* [Your task] Reproduce the following lines word for word, leaving the pictures out of your answer.

──────

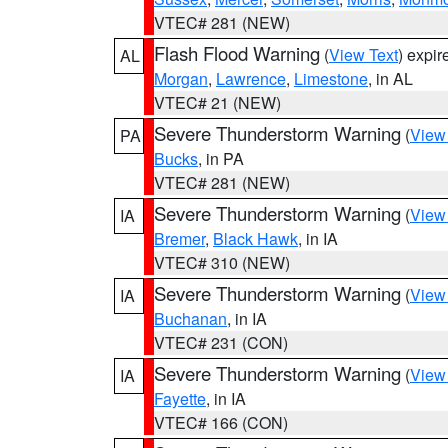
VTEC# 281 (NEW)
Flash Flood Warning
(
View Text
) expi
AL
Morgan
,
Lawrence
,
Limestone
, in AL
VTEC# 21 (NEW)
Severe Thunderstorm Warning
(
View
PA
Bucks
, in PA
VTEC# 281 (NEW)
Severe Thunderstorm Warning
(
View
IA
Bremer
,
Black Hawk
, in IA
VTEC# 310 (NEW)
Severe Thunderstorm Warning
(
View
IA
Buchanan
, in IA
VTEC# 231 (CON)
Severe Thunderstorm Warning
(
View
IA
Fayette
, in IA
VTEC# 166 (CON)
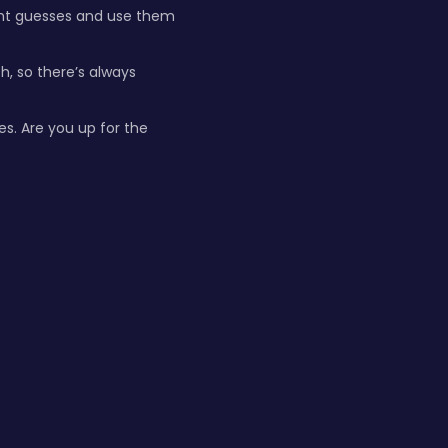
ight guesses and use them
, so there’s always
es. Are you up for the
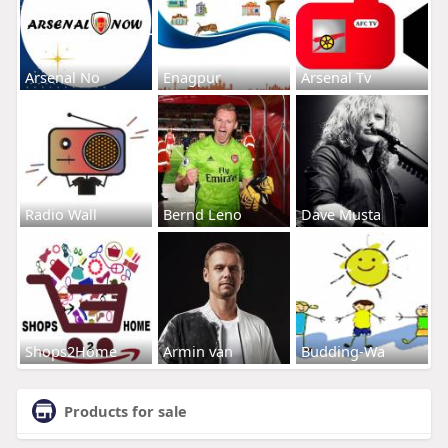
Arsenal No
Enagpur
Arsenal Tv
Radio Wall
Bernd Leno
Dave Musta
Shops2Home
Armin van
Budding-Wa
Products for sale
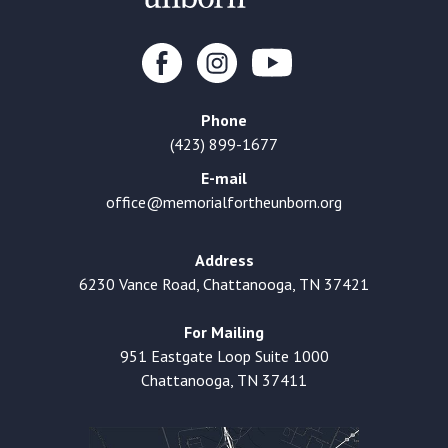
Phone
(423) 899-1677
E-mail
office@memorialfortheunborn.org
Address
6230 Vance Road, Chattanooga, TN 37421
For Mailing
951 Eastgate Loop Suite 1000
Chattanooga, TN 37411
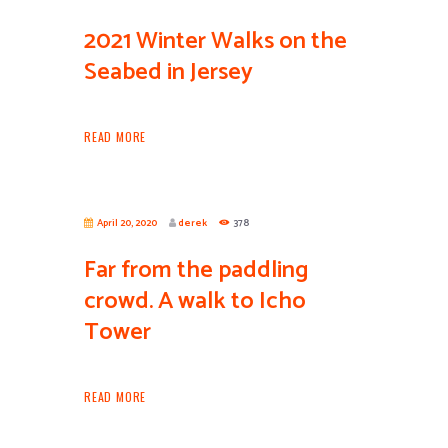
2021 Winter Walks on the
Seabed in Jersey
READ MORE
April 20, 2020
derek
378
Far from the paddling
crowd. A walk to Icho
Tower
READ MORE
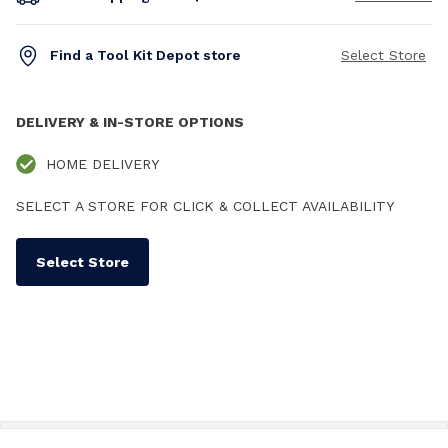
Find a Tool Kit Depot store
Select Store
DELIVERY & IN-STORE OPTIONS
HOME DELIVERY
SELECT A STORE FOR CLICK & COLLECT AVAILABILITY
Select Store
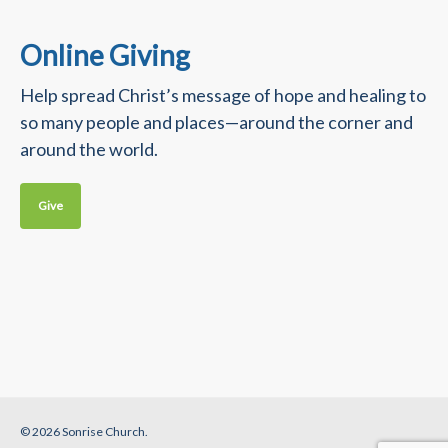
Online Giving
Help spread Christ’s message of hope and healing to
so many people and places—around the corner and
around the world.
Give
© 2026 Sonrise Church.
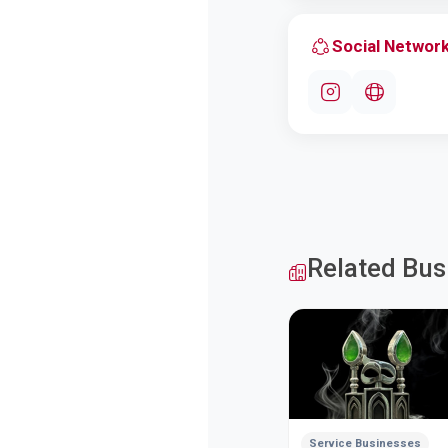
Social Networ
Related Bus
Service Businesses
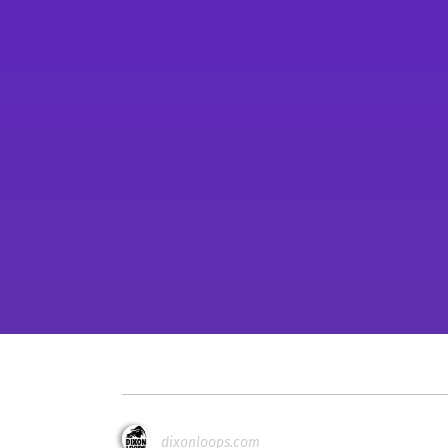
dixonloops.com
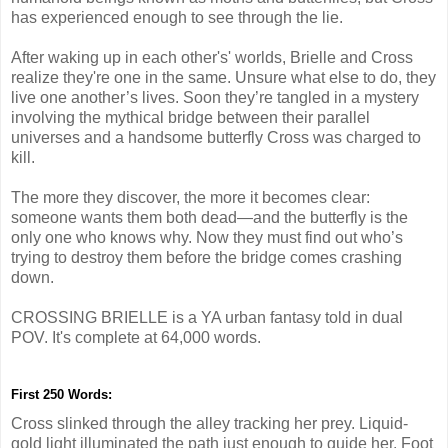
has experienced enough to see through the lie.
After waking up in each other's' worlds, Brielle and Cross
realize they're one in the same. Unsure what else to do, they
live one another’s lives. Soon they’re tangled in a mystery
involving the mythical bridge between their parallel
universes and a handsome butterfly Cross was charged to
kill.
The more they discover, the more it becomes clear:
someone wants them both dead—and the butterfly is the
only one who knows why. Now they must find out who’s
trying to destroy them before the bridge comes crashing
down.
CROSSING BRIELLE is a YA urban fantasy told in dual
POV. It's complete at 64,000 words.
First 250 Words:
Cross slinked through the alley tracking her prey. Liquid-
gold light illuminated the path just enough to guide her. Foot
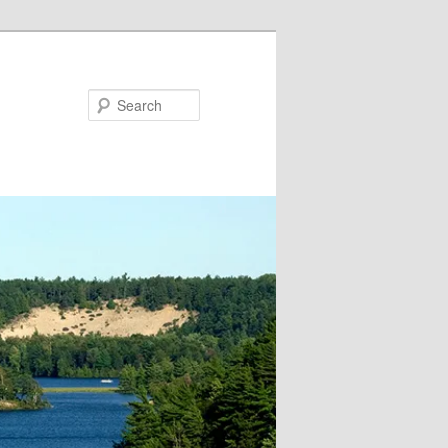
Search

──────

* [Solved exercise]
VTEC# 281 (NEW)
Flash Flood Warning
(
View Text
) expi
AL
Morgan
,
Lawrence
,
Limestone
, in AL
VTEC# 21 (NEW)
Severe Thunderstorm Warning
(
View
PA
Bucks
, in PA
VTEC# 281 (NEW)
Severe Thunderstorm Warning
(
View
IA
Bremer
,
Black Hawk
, in IA
VTEC# 310 (NEW)
Severe Thunderstorm Warning
(
View
IA
Buchanan
, in IA
VTEC# 231 (CON)
Severe Thunderstorm Warning
(
View
IA
Fayette
, in IA
VTEC# 166 (CON)
ight guesses and use them
, so there’s always
es. Are you up for the
Arsenal No
Enagpur
Arsenal Tv
Radio Wall
Bernd Leno
Dave Musta
Shops2Home
Armin van
Budding-Wa
Products for sale
Phone
(423) 899-1677
E-mail
office@memorialfortheunborn.org
Address
6230 Vance Road, Chattanooga, TN 37421
For Mailing
951 Eastgate Loop Suite 1000
Chattanooga, TN 37411
2021 Winter Walks on the
Seabed in Jersey
READ MORE
April 20, 2020
derek
378
Far from the paddling
crowd. A walk to Icho
Tower
READ MORE
Find a Tool Kit Depot store
Select Store
DELIVERY & IN-STORE OPTIONS
HOME DELIVERY
SELECT A STORE FOR CLICK & COLLECT AVAILABILITY
Select Store
Online Giving
Help spread Christ’s message of hope and healing to
so many people and places—around the corner and
around the world.
Give
© 2026 Sonrise Church.
Social Networ
Related Bus
Service Businesses
dixonloops.com
has experienced enough to see through the lie.
After waking up in each other's' worlds, Brielle and Cross
realize they're one in the same. Unsure what else to do, they
live one another’s lives. Soon they’re tangled in a mystery
involving the mythical bridge between their parallel
universes and a handsome butterfly Cross was charged to
kill.
The more they discover, the more it becomes clear:
someone wants them both dead—and the butterfly is the
only one who knows why. Now they must find out who’s
trying to destroy them before the bridge comes crashing
down.
CROSSING BRIELLE is a YA urban fantasy told in dual
POV. It's complete at 64,000 words.
First 250 Words:
Cross slinked through the alley tracking her prey. Liquid-
gold light illuminated the path just enough to guide her. Foot
Search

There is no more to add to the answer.